*Reading passage:*
The issue raised in this case is whether the Carrier's contracting out of the demolition and construction of a new office at Chicago Union Station violated the Scope Rule of the Agreement. There is no dispute that the Carrier complied with its notice and conference obligations set forth in Rule 24, and that none of the B&B Mechanic work force located at Union Station (the Claimants) were furloughed as a result of this contracting.
The Organization argues that this remodeling work is scope-covered, traditionally performed by employees, and could have been accomplished by them on rest days or during overtime. It asserts that the contracting represents a loss of work opportunity for the Claimants, properly compensable by monetary relief, citing Third Division Awards 27614, 30181, 31966, 32128, 33631, 33850, 35936.
The Carrier contends that it complied with its Rule 24 contracting obligations, and that said Rule does not prohibit contracting so long as no employees are laid off as a result. It notes that the Claimants compose the entire B&B force at Chicago Union Station, perform ongoing maintenance functions, and were fully employed on the claim dates. The Carrier argues that the Organization failed to show that construction or rehabilitation work of this magnitude is scope-covered, as it has never been performed by these employees at this location in the past. It avers that it has always contracted this type of work due to the unavailability of its employees at this location to perform extensive construction work in conjunction with their normal maintenance functions. The Carrier also argues that no monetary relief is appropriate for the Claimants who were fully employed and, in one instance, on vacation.

*Data segment:*
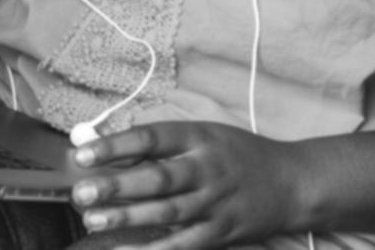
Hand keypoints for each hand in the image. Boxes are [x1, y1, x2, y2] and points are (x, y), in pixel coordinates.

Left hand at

*Exercise objective:* Can you copy the entire Union Station contracting dispute text above, word for word?

*Answer section:*
The issue raised in this case is whether the Carrier's contracting out of the demolition and construction of a new office at Chicago Union Station violated the Scope Rule of the Agreement. There is no dispute that the Carrier complied with its notice and conference obligations set forth in Rule 24, and that none of the B&B Mechanic work force located at Union Station (the Claimants) were furloughed as a result of this contracting.
The Organization argues that this remodeling work is scope-covered, traditionally performed by employees, and could have been accomplished by them on rest days or during overtime. It asserts that the contracting represents a loss of work opportunity for the Claimants, properly compensable by monetary relief, citing Third Division Awards 27614, 30181, 31966, 32128, 33631, 33850, 35936.
The Carrier contends that it complied with its Rule 24 contracting obligations, and that said Rule does not prohibit contracting so long as no employees are laid off as a result. It notes that the Claimants compose the entire B&B force at Chicago Union Station, perform ongoing maintenance functions, and were fully employed on the claim dates. The Carrier argues that the Organization failed to show that construction or rehabilitation work of this magnitude is scope-covered, as it has never been performed by these employees at this location in the past. It avers that it has always contracted this type of work due to the unavailability of its employees at this location to perform extensive construction work in conjunction with their normal maintenance functions. The Carrier also argues that no monetary relief is appropriate for the Claimants who were fully employed and, in one instance, on vacation.